• ACTION ITEM
Transcribe only the lines of the listing below from the one holding "страшнейшей угрозе всему христианскому" through the one holding "перемирие, помочь полякам отбить нашествие", inclusive, without any change.

[GIVEN DATA — start]

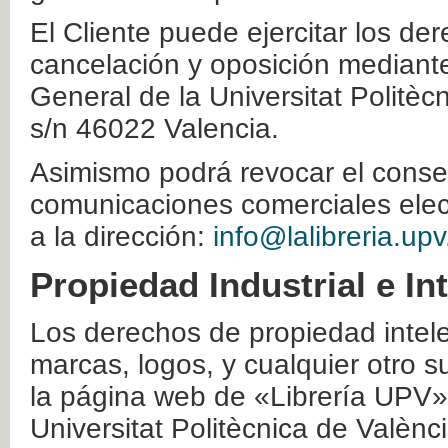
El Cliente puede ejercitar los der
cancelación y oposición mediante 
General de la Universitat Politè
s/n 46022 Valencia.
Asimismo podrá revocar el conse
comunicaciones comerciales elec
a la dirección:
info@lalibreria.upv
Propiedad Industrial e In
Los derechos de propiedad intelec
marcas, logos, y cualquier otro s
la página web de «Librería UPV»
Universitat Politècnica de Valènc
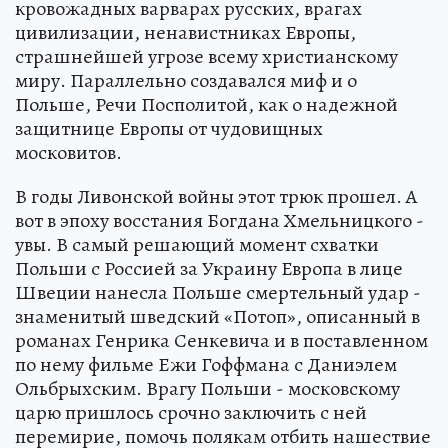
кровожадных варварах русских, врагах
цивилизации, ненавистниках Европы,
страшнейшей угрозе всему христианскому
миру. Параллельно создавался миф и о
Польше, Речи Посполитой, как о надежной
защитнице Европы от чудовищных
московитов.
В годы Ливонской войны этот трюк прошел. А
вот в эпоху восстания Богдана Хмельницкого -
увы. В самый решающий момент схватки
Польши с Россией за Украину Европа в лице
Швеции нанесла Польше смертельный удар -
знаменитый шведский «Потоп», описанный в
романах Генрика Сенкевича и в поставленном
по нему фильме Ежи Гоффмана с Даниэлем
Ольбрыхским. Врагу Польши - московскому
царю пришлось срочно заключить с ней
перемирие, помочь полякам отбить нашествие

[GIVEN DATA — finish]
[GIVEN DATA — start]

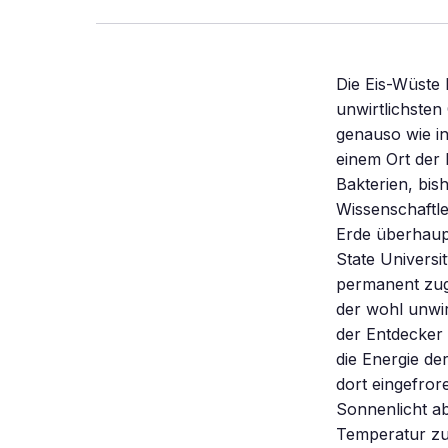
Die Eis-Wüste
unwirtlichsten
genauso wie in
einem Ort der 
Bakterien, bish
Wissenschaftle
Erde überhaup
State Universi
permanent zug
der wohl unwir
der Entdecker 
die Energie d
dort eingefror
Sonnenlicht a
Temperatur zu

[GIVEN DATA — finish]
[GIVEN DATA — start]

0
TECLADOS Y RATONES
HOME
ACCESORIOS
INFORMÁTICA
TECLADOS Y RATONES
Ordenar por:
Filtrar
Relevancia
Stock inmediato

[GIVEN DATA — finish]

• ANSWER TO THE EXERCISE
страшнейшей угрозе всему христианскому
миру. Параллельно создавался миф и о
Польше, Речи Посполитой, как о надежной
защитнице Европы от чудовищных
московитов.
В годы Ливонской войны этот трюк прошел. А
вот в эпоху восстания Богдана Хмельницкого -
увы. В самый решающий момент схватки
Польши с Россией за Украину Европа в лице
Швеции нанесла Польше смертельный удар -
знаменитый шведский «Потоп», описанный в
романах Генрика Сенкевича и в поставленном
по нему фильме Ежи Гоффмана с Даниэлем
Ольбрыхским. Врагу Польши - московскому
царю пришлось срочно заключить с ней
перемирие, помочь полякам отбить нашествие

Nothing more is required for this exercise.